Integrating R, Power BI, and ArcGIS Online to Guide Sediment Investigations and Allocation Toward Better Decision-Making
January 10, 2023
Tim Negley (tnegley@intell-group.com), Jamie C. Combes (jcombes@intell-group.com), and
Katie Ives (kives@intell-group.com) (TIG Environmental, Syracuse, NY, USA)
Background/Objectives. The need to evaluate large environmental data sets is common at contaminated sediment sites, but project teams often encounter obstacles that prevent evaluating such data quickly and efficiently. One obstacle is the limited ability to rapidly evaluate different data types (e.g., structured and unstructured data), often collected by separate entities. For example, structured data can include analytical chemistry data collected at upland sites and in adjacent soils and waterbodies. The ability to view, analyze, and interpret these data in real time is frequently needed to guide further research and investigation. Other types of structured data can include geographic information systems (GIS) data, such as hydrodynamic modeling outputs, property boundaries, discharge pathways, historical site layouts, sewer networks, outfalls, depositional areas, and sediment management areas. However, in some cases, such as in allocation matters, it is essential to evaluate unstructured data. Unstructured data can include information in PDF files and other text documents. Information can relate to potentially responsible parties, process operations, environmental discharge history, chemical use information, and descriptions of inadvertent onsite pollutant releases. Unstructured data can also include media files such as digital images and video. Enabling the project team to interact with these data sets at the beginning of the process in real time, and not at the end, is important for decision-making and guiding the investigation and allocation process.

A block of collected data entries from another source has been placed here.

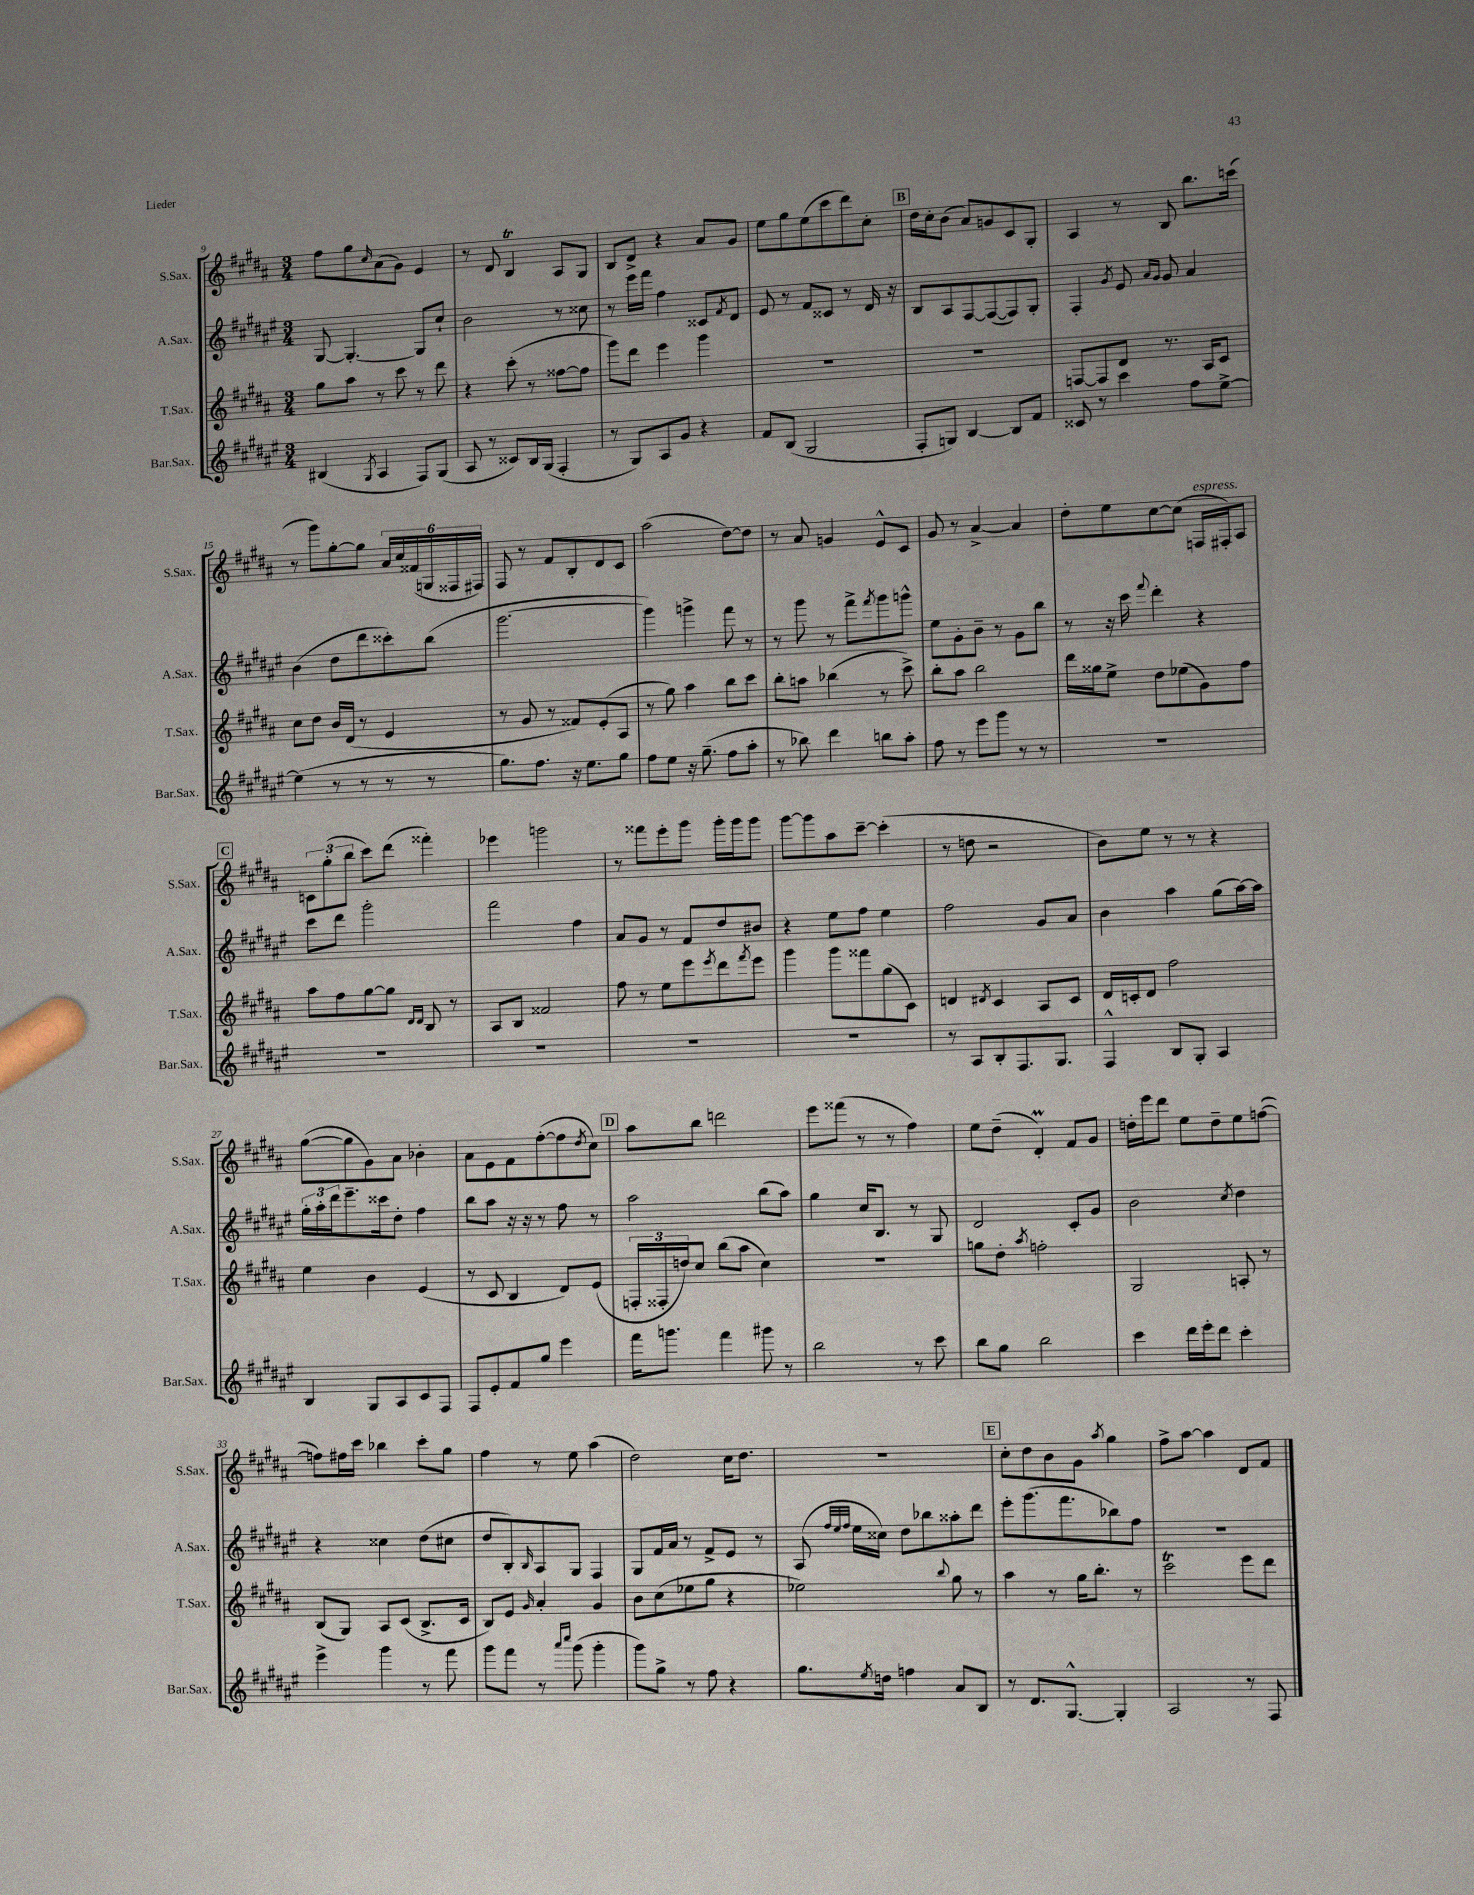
<<
\new StaffGroup <<
\new Staff = "s0" \with { instrumentName = "S.Sax." shortInstrumentName = "S.Sax." } {
    \clef treble \key b \major \numericTimeSignature \time 3/4
    fis''8 gis''8 \grace { cis''16 } ais'8( gis'8) e'4 |
    r8 dis'8 b4\trill ais8 gis8 |
    b8 dis'8-> r4 ais'8 gis'8 |
    e''8 gis''8 e''8( cis'''8 dis'''8) cis''8-. |
    \mark \markup { \box "B" } dis''16 cis''16-. b'8( ais'8) g'8 cis'8 gis8-. |
    ais4 r8 b8 b''8. c'''16( |
    r8 gis'''8) gis''8~-. gis''8 \tuplet 6/4 { ais'16 cis''16 fisis'16( g16 fisis16 fis16) } |
    fis8 r8 fis'8 b8-. dis'8 cis'8 |
    ais''2( dis''8~) dis''8 |
    r8 ais'8 g'4 e'8-^ cis'8 |
    gis'8 r8 ais'4~-> ais'4 |
    dis''8-. e''8 cis''8~ cis''8( f16^\markup { \italic "espress." } fis16-.) ais8 |
    \mark \markup { \box "C" } \tuplet 3/2 { c'8 gis''8-.( b''8 } cis'''8) dis'''8( fisis'''4-.) |
    ees'''4 g'''2 |
    r8 fisis'''8 e'''8-. gis'''8 gis'''16-. gis'''16 gis'''8 |
    gis'''8~ gis'''8 ais''8 cis'''8~-- cis'''4-.( |
    r8 d''8 r2 |
    b'8) e''8 r8 r8 r4 |
    gis''8~( gis''8 gis'8) ais'8 bes'4-. |
    ais'8 e'8 fis'8 fis''8~-.( fis''8 \acciaccatura { dis''8 } cis''8) |
    \mark \markup { \box "D" } ais''8 b''8 d'''2 |
    e'''8 fisis'''8( r8 r8 fis''4) |
    e''8 dis''8--( dis'4-.\prall) fis'8 gis'8 |
    d''16-. e'''16 dis'''8 e''8 d''8-- e''8 f''8~( |
    f''8) fis''16 cis'''16 bes''4 cis'''8-. gis''8 |
    fis''4 r8 e''8 ais''4( |
    dis''2) cis''16 dis''8. |
    R2. |
    \mark \markup { \box "E" } cis''8-. dis''8 b'8 gis'8 \acciaccatura { ais''8 } gis''4 |
    fis''8-> ais''8~ ais''4 dis'8 fis'8 \bar "|." |
}
\new Staff = "s1" \with { instrumentName = "A.Sax." shortInstrumentName = "A.Sax." } {
    \clef treble \key fis \major \numericTimeSignature \time 3/4
    gis8~ gis4.~-. gis8 cis''8-! |
    b'2 r8 cisis''8 |
    r8 eis'''16 fis'''16 fis''4 cisis'8 \acciaccatura { fis'8 } dis'8 |
    eis'8 r8 fis'8 cisis'8 r8 dis'16 r16 |
    \mark \markup { \box "B" } b8 ais8 fis8~ fis8~( fis8) gis8-. |
    fis4-. \acciaccatura { gis'8 } eis'8 \grace { ais'16 gis'16 } gis'8 ais'4 |
    b'4( dis''8 dis'''8 cisis'''8-.) b''8( |
    gis'''2.~ |
    gis'''4) g'''4-> fis'''8 r8 |
    r8 gis'''8 r8 fis'''8-> \acciaccatura { fis'''8 } gis'''8 g'''8-^ |
    eis''8 gis'8-. b'8-- r8 gis'8 b''8 |
    r8 r16 cis'''16 \appoggiatura { fis'''8 } dis'''4-. r4 |
    \mark \markup { \box "C" } cis'''8 dis'''8 gis'''2-. |
    fis'''2 fis''4 |
    ais'8 gis'8 r8 fis'8 dis''8 bis'8 |
    r4 eis''8 fis''8 eis''4 |
    fis''2 gis'8 ais'8 |
    b'4 ais''4 gis''8( ais''16~) ais''16 |
    \tuplet 3/2 { gis''16-. ais''16-. dis'''16 } eis'''8.-- cisis'''16 dis''8-. fis''4 |
    b''8 ais''8 r16 r16 r8 fis''8 r8 |
    \mark \markup { \box "D" } ais''2 b''8( ais''8) |
    gis''4 cis''16 b8. r8 gis8 |
    dis'2 cis'8-. gis'8 |
    b'2 \acciaccatura { cis''8 } dis''4 |
    r4 cisis''4 dis''8( cis''8 |
    dis''8 b8-.) \grace { b16 } ais8 gis8 fis4 |
    gis8 fis'16 ais'16 r8 fis'8-> eis'8 r8 |
    ais8( \grace { fis''32 eis''32 fis''32 } eis''16 cisis''16) dis''8 bes''8 aisis''8-. dis'''8 |
    \mark \markup { \box "E" } eis'''8-. gis'''8.( fis'''8. bes''8) fis''8 |
    R2. \bar "|." |
}
\new Staff = "s2" \with { instrumentName = "T.Sax." shortInstrumentName = "T.Sax." } {
    \clef treble \key b \major \numericTimeSignature \time 3/4
    gis''8 ais''8 r8 cis'''8 r8 dis'''8 |
    r4 cis'''8-.( r8 fisis''8~ fisis''8 |
    gis'''8) dis'''8 e'''4 gis'''4 |
    R2. |
    \mark \markup { \box "B" } R2. |
    f8~ f8 dis'8 r8. ais16 cis'8 |
    cis''8 dis''8 b'16 dis'16( r8 e'4 |
    r8 gis'8 r8 fisis'8) e'8-.( ais8 |
    r8 gis''8) ais''4 b''8 cis'''8 |
    b''8-. a''8 bes''4( r8 cis'''8->) |
    b''8-. ais''8 b''2 |
    dis'''16 gisis''16 e''8-> dis''8 ees''8( gis'8) fis''8 |
    \mark \markup { \box "C" } ais''8 fis''8 gis''8~ gis''8 \grace { dis'16 dis'16 } b8 r8 |
    ais8 b8 fisis'2 |
    fis''8 r8 e''8 e'''8 \acciaccatura { e'''8 } dis'''8 \acciaccatura { fis'''8 } e'''8 |
    gis'''4 gis'''8 fisis'''8 gis''8( cis'8) |
    d'4 \acciaccatura { dis'8 } cis'4 ais8 cis'8 |
    dis'16 c'16-. dis'8 fis''2 |
    e''4 b'4 e'4( |
    r8 cis'8 b4 dis'8) e'8( |
    \mark \markup { \box "D" } \tuplet 3/2 { f16-. fisis16-. d''16) } cis''8 b''8( ais''8 cis''4) |
    R2. |
    g''8 dis''8-. \acciaccatura { ais''8 } f''2-. |
    gis2 a8-. r8 |
    b8( gis8) ais8 cis'8( b8.-> cis'16 |
    b8) e'8 \grace { gis'16 } ais'4-. gis'4 |
    b'8 cis''8( ees''8 gis''8 r4 |
    ees''2) \appoggiatura { b''8 } gis''8 r8 |
    \mark \markup { \box "E" } ais''4 r8 gis''16 b''8.-. r8 |
    cis'''2\trill e'''8 dis'''8 \bar "|." |
}
\new Staff = "s3" \with { instrumentName = "Bar.Sax." shortInstrumentName = "Bar.Sax." } {
    \clef treble \key fis \major \numericTimeSignature \time 3/4
    bis4( \acciaccatura { gis8 } ais4 fis8) gis8( |
    ais8 r8 cisis'8) b16 gis16( fis4-. |
    r8 gis8) ais8 gis'8 r4 |
    fis'8 b8( gis2 |
    \mark \markup { \box "B" } fis8-. g8) b4~ b8 fis'8 |
    cisis'8 r8 cis'''4 fis''8 eis''8~-> |
    eis''4( r8 r8 r8 r8 |
    gis''8.) fis''8. r16 eis''8. gis''8 |
    fis''8 eis''8 r16 gis''8.--( fis''8 ais''8-. |
    r8 bes''8) dis'''4 b''8 ais''8-. |
    fis''8 r8 eis'''8 gis'''8 r8 r8 |
    R2. |
    \mark \markup { \box "C" } R2. |
    R2. |
    R2. |
    r2. |
    r8 ais8 b8-. fis8. gis8. |
    fis4-^ b8 gis8-. ais4 |
    b4 gis8 ais8 cis'8 fis8 |
    fis8 eis'8-. fis'8 gis''8 eis'''4 |
    \mark \markup { \box "D" } fis'''16 g'''8. fis'''4 gis'''8 r8 |
    b''2 r8 cis'''8 |
    b''8 gis''8 b''2 |
    cis'''4 dis'''16 eis'''16-. dis'''8 cis'''4-. |
    eis'''4-> gis'''4 r8 fis'''8 |
    gis'''8 fis'''8 r8 \grace { ais'''16 cis''''16 } gis'''8( gis'''4-. |
    gis'''8) gis''8-> r8 fis''8 r4 |
    gis''8. \acciaccatura { eis''8 } d''16 f''4 ais'8 b8 |
    \mark \markup { \box "E" } r8 dis'8. gis8.~-^ gis4-. |
    ais2 r8 fis8 \bar "|." |
}
>>
>>
\layout { \context { \Score currentBarNumber = #9 } }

Approach/Activities. In this presentation we will demonstrate an application of Microsoft Power BI as an interactive and user-friendly data visualization platform that allows users to interact with big data sets from multiple sources and of different data types. Users can interact with the information through a user-friendly website without the need to install any desktop software. Content developers can embed ArcGIS for mapping spatial data, R and python programming languages for custom visualizations and advanced data analytics, and Microsoft Data Analysis Expressions (DAX) for sophisticated data querying and evaluating “what-if” scenarios. When designed properly, the system is highly scalable, allowing users to evaluate millions of data entries with ease. Information from different data types can be summarized in interactive maps, charts, and tables. Interactive visuals allow users to turn data on or off, reduce data with filters, or select a group of points on a map. Analytical chemistry data can be overlaid on GIS base layers along with research findings of potential sources. Content developers can use the R programming language to achieve more advanced analytics.
Results/Lessons Learned. The data visualization system has been used successfully internally and externally. Project teams can evaluate millions of rows of data with no need to install software. The system has been useful during team meetings to evaluate questions in real-time as they arise. The ability to evaluate what-if scenarios has also been a useful tool. For example, data can be screened against variable screening criteria and summarized immediately in tables, maps, and figures eliminating the need to generate static interim figures only for one-time use.